Writing Benchmarks: Write every day in your journal for 10 minutes (at least).  Force yourself to sit.  By the end of the class, you should have at least 30 OOC journal entries. All of your writing should be saved in your journal. 

Write your very own fairy tale.  Remember to include all the elements of good fiction. 

Write a miniature narrative inspired by one of the last lines in your text p. 7-66.

 

Wednesday

9/1

6-8:15 

 

The Worst Possible Beginning

Read Flash Fiction  

Object Description and Concrete vs. General (Time/Setting)

Break

Character vs. Plot (Character/Action)

Read: Flash Fiction handout

Writing Benchmarks: In journal, write a one scene story based on a newspaper story, using your choice of narrator.

Write one piece of flash fiction inspired by Carver, Alverez, Kincaid, Updike, O'Brien, or Atwood.  
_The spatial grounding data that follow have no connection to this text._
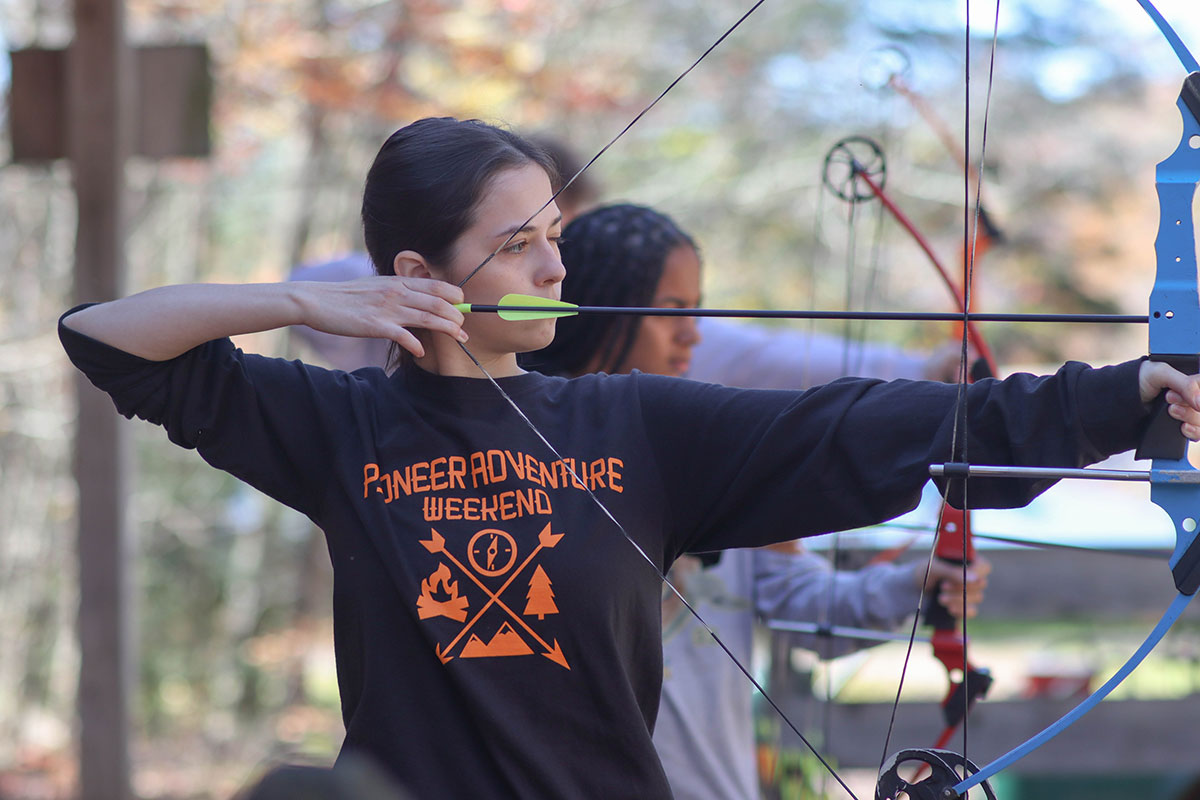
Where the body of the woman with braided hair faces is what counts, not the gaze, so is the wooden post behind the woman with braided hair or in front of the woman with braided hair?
behind

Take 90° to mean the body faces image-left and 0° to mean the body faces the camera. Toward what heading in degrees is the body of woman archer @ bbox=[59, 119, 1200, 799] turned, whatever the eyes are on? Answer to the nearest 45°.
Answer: approximately 0°

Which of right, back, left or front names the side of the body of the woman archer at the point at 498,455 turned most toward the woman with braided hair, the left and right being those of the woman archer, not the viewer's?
back

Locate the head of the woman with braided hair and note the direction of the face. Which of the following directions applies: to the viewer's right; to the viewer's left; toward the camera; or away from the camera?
to the viewer's right

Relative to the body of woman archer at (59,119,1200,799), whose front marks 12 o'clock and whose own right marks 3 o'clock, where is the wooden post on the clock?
The wooden post is roughly at 5 o'clock from the woman archer.
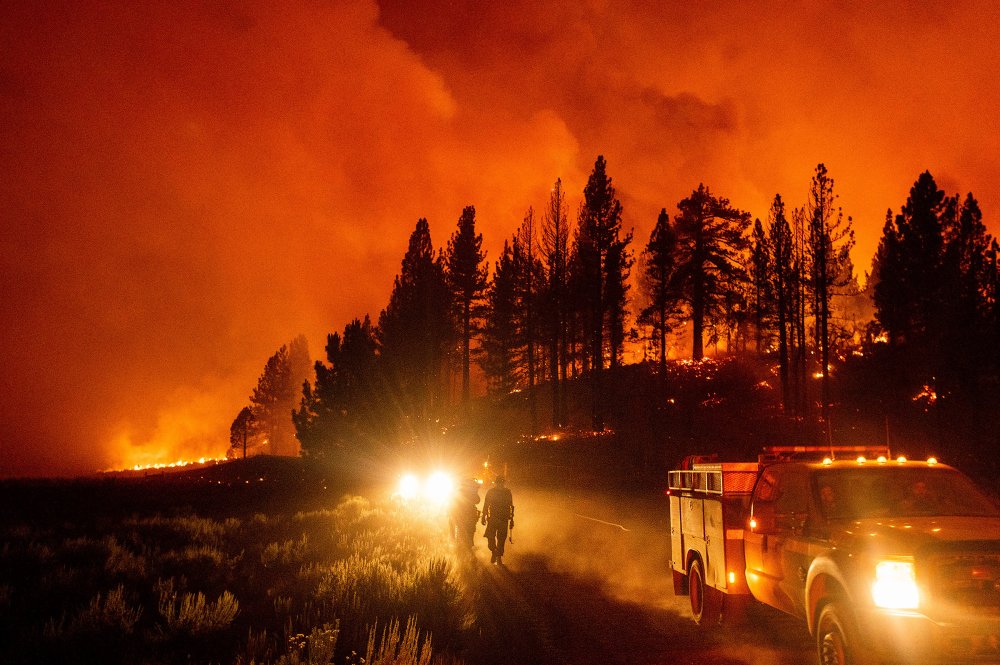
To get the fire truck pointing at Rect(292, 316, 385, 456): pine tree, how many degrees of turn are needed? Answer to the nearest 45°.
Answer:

Think: What will you do for your big project?

Wednesday

9/8

6-8:15 

Character vs. Plot (Character/Action)      . . . Continued

Dialogue Debate (Dialogue)

Break

Finding Your Voice and Dramatic Monologues p. 67

Anecdotes

Projecting Emotion

Read: "Lethal" by Joyce Carol Oates p. 71 and "Still Life" by Emily Mann p. 81

Writing Benchmarks: In journal, write 10 anecdotes.

In journal, write overheard dialogue.

In journal, write a dramatic monologue.  Get into the voice of your character. 

Think: Make a decision about what you will do for your big project. 

Wednesday

9/15

6-8:15 

Guided Invention

Share Dramatic Monologues

Story Machine

Plot vs. Theme (3 min. writing cycles)      

Break

Plot vs. Theme (3 min. writing cycles)      . . . Continued

100 Fragments

Read: "The Story of Daedalus and Icarus" by Ovid p. 218 and "Fever" by Harlan Ellison p. 221 

Writing Benchmarks: In journal, make a chart noting on one side of the chart "What I saw" and on the other side "What I thought about what I saw" (stranger study).

List all of the biblical texts, myths, legends, and tales that you can think of and circle the one to which you most relate. (Think about all of those Disney videos you might have viewed as a child.) If you feel inspired, write a Re Vision of one of those stories. 

 

Wednesday

9/22

6-8:15 

The 5 Senses Description

10 Minute Backward Story 

Psychic Distance and Plot Revision Questions

Perspective (John Gardner) 

Break  

Sign-up for Conferences 

Re Vision p. 179 

Lab: Guided Invention      

Skim"The Sisters (1904)" p. 183 and "The Sisters (1914)" p. 192 by James Joyce   Notice the changes he made to the original version.

Writing Benchmarks: Bring 1 copy of Rough Draft to the next class meeting.

Write the accounts of an accident from three different people who witnessed the account (accident exercise).

Wednesday

9/29

6-8:15 

Individual Conferences 

Writing Benchmarks: Journals are due next class period.

Print four copies of your rough draft for in-class workshop. DO NOT COUNT ON PRINTING THEM DURING CLASS BECAUSE THIS WILL LIKELY CAUSE PROBLEMS WITH PRINTER OVERLOAD,ETC.

Wednesday

10/6

6-8:15 

Student Self-Reflection and Assessment of Journals 

Introduction to Workshop 

Break  

Workshop

Introduction to Final Assessment and Reflective Essay

Writing Benchmarks: Put finishing touches on your final piece of polished fiction.  Prepare a self-addressed and stamped envelope (if you want your writing returned to you). 

Wednesday

10/13

6-8:15 

 

Return Journals

Lab: Reflective Essay (imagine best, worst, further research)

Collect Final Piece of Polished Fiction

Course Evaluation 

Individual Conferences (as requested)

Writing Benchmarks: Reflective essay and final piece of polished fiction is due.  If you would like your writing returned to you, include a self-addressed and stamped envelope (with plenty of postage).  

(Syllabus is subject to change at the discretion of the instructor.)